– Дайте срок, я не могу сейчас видеть ни одного мужчину! Переведите меня в другую комнату, я не могу выносить этот горшок и мне надо принять душ.
– Деловой разговор. Сегодня же ты займешь лучшую комнату гарема Али. Там адаптируешься к новым условиям, хотя сломать себя легче именно в часы отчаяния.
– Нет-нет, ради бога, дайте отсрочку! – вскричала бедная девушка, глаза которой горели диким огнем отчаяния.
– Пусть будет по-твоему. Воля твоя для меня будет законом, – мягко сказала Алевтина и, не попрощавшись, вышла из камеры узницы.

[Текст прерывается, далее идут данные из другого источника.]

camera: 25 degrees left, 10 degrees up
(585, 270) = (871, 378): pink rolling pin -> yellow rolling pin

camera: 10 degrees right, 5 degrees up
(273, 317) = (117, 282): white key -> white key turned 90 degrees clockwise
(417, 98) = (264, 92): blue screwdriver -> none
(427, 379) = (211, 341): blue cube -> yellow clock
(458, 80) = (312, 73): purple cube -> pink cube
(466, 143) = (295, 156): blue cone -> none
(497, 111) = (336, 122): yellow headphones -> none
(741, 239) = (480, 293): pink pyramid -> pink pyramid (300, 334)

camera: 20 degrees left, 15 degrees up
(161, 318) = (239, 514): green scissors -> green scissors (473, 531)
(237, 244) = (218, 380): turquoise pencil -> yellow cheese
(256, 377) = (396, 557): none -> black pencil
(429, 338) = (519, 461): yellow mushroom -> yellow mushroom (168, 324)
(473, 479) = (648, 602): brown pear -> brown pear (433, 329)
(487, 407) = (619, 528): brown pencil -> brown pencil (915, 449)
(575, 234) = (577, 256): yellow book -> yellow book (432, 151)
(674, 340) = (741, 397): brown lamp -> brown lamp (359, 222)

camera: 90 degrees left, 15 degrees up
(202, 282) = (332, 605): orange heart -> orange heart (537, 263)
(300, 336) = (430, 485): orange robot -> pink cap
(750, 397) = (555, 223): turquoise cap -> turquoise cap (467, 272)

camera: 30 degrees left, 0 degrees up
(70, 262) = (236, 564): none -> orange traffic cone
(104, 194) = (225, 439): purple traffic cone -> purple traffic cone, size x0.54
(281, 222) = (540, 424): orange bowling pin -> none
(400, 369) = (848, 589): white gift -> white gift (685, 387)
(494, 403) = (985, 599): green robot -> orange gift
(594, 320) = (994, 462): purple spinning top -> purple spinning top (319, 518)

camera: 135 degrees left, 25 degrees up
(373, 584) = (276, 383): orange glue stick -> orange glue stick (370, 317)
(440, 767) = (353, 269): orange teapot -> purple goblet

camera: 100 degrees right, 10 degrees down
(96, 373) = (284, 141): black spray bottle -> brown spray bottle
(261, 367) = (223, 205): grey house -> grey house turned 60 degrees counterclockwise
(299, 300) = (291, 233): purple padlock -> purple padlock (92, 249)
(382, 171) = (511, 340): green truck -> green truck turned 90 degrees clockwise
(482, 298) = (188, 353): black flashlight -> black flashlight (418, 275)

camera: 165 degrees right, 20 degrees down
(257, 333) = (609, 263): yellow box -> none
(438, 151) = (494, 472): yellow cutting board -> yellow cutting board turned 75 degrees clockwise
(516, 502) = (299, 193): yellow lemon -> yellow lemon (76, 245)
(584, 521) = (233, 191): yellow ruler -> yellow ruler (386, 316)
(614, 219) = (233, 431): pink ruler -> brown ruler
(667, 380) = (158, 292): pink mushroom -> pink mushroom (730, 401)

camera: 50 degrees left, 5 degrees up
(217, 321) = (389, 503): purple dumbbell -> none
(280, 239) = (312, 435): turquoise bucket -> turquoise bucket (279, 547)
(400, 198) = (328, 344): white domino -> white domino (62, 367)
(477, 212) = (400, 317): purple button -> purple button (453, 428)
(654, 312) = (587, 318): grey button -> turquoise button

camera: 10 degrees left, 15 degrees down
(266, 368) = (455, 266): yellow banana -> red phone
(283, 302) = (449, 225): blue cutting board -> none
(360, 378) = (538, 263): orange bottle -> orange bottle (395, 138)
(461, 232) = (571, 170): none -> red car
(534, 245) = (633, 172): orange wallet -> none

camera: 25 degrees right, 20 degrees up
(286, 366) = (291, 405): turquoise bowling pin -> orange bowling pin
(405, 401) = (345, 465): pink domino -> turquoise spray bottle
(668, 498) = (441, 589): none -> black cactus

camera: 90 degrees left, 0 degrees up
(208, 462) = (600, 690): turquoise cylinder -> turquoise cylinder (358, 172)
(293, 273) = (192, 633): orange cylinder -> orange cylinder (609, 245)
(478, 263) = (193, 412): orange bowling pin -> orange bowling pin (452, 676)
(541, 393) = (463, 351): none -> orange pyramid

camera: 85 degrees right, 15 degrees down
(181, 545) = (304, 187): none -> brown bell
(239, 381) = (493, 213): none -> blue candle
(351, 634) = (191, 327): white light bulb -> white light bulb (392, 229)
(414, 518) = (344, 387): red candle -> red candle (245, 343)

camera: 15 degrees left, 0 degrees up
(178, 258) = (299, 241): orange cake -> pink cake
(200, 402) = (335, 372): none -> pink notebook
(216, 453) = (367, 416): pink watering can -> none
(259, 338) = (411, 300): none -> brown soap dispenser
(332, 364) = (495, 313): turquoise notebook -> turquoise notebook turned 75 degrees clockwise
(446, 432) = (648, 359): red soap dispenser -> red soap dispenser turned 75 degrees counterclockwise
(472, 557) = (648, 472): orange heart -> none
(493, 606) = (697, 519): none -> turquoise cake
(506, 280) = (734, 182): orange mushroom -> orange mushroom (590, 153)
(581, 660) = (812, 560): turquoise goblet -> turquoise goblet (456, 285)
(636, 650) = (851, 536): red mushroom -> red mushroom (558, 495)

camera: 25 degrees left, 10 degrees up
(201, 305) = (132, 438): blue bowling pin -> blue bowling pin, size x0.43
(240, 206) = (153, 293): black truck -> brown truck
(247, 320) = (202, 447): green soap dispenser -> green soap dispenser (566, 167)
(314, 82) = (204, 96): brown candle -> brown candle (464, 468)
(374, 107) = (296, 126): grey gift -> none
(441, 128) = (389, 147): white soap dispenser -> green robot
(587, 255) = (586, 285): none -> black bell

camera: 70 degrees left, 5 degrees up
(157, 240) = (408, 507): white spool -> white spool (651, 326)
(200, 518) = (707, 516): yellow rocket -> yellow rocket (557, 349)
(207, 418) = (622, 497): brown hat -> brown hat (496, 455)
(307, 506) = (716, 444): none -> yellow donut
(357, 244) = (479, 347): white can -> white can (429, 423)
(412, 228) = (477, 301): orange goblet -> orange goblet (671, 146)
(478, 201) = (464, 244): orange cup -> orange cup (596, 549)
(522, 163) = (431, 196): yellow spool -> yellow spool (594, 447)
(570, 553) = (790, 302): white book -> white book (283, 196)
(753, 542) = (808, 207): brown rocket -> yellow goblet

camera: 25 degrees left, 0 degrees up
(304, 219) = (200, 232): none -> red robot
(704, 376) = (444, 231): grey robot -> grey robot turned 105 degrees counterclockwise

Катя в отчаянии бросилась на диван. Обуревали разноречивые чувства. Страх за себя и за маму доминировал. К радости своей она чувствовала, как из сердца вытекала кровавым потоком страстная любовь к Корзинину. Так, во всяком случае, ей казалось в минуты отрешения, потом этот поток превратился в холодную струю кислорода, от которой во все стороны расплывались колеблющиеся волны, наконец, и они исчезли, и в сердце вошел холод. Но там, в глубине его, теплилась маленькая точка сладкого слова – месть. Катя еще некоторое время прислушивалась к своему сердцу, ожидая продолжения диалога, но ничего больше не услышала, кроме шороха страха перед будущим, в котором не было самых крохотных иллюзорных надежд на избавление от сексуальных пыток.
8
Новая камера невольницы утопала в роскоши, благоухала в зелени пальм, лотосов, причудливых кактусов, наполнена благовониями. Вдоль стен стояли диваны и столы, в центре, окруженная причудливой вязью гипюра, разлеглась широкая кровать с высокой головкой, в которой сверкало золотом рамы встроенное зеркало. Белоснежное покрывало, высокие подушки дополняли убранство этого ложа любви, на котором Кате суждено провести не один час в телесных страданиях и душевных муках.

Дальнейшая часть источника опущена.